*** Passage for review ***
Von: Gonzalo Herreros <[email protected]>
An: [email protected],
Datum: 08.09.2015 09:29
Betreff: Re: How to customize the key in a HDFS SequenceFile sink
Thanks for your prompt reply. May I ask you to give me some more details.
I'm a little confused as I've read that the "hdfs.serializer" parameter is
ignored when using sequence files.
Does it mean that my custom serializer is responsible for writing
"correct" SequenceFiles (e.g. using "createWriter" of
org.apache.hadoop.io.SequenceFile)?
I assume that I have to do the following (see pseudocode below):
1)
agent configuration:
hdfs.fileType = DataStream
hdfs.serializer = MyBuilder
2)
public class MySerializer implements EventSerializer {
customize the key and writing to the outputStream using the createWriter
method
}
3)
public static class MyBuilder implements EventSerializer.Builder {
return new MySerializer(context, os)
}
Thanks a lot for your support.
I would implement a custom serializer and configure it in the standard
Hdfs sink.
That way you control how you build the key for each event.
Regards,
Gonzalo
On 8 September 2015 at 06:42, <[email protected]>
wrote:
Hello,
I'm using Flume's HDFS SequenceFile sink for writing data to HDFS. I'm
looking for a possibility to create "custom keys". Per default, Flume is
using the Timestamp as key within a SequenceFile. However, in my usecase I
would like to use a customized string as key (instead of the timestamp).
What are best practices for implementing/configuring such a "custom key"
within Flume?
Best, Thomas
*** End of Passage for review ***
▸ Problem set:
**A.** In the Flume thread, what does Flume use by default as the key within a SequenceFile?
**B.** Reproduce the part of the Flume thread that opens with the words containing "Von: Gonzalo Herreros" and closes with "using sequence files.".
The entries have no role in this work.
*** Data for analysis ***
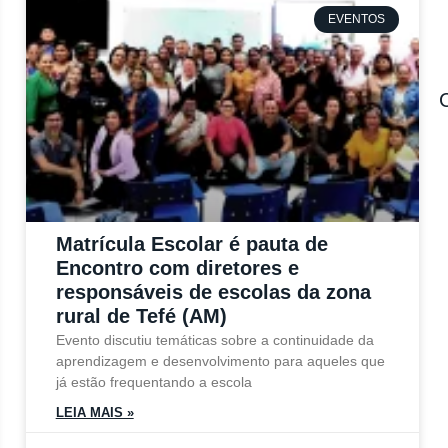
EVENTOS
Matrícula Escolar é pauta de
Encontro com diretores e
responsáveis de escolas da zona
rural de Tefé (AM)
Evento discutiu temáticas sobre a continuidade da
aprendizagem e desenvolvimento para aqueles que
já estão frequentando a escola
LEIA MAIS »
*** End of Data for analysis ***
▸ Answer list:
**A.** The timestamp.

**B.**
Von: Gonzalo Herreros <[email protected]>
An: [email protected],
Datum: 08.09.2015 09:29
Betreff: Re: How to customize the key in a HDFS SequenceFile sink
Thanks for your prompt reply. May I ask you to give me some more details.
I'm a little confused as I've read that the "hdfs.serializer" parameter is
ignored when using sequence files.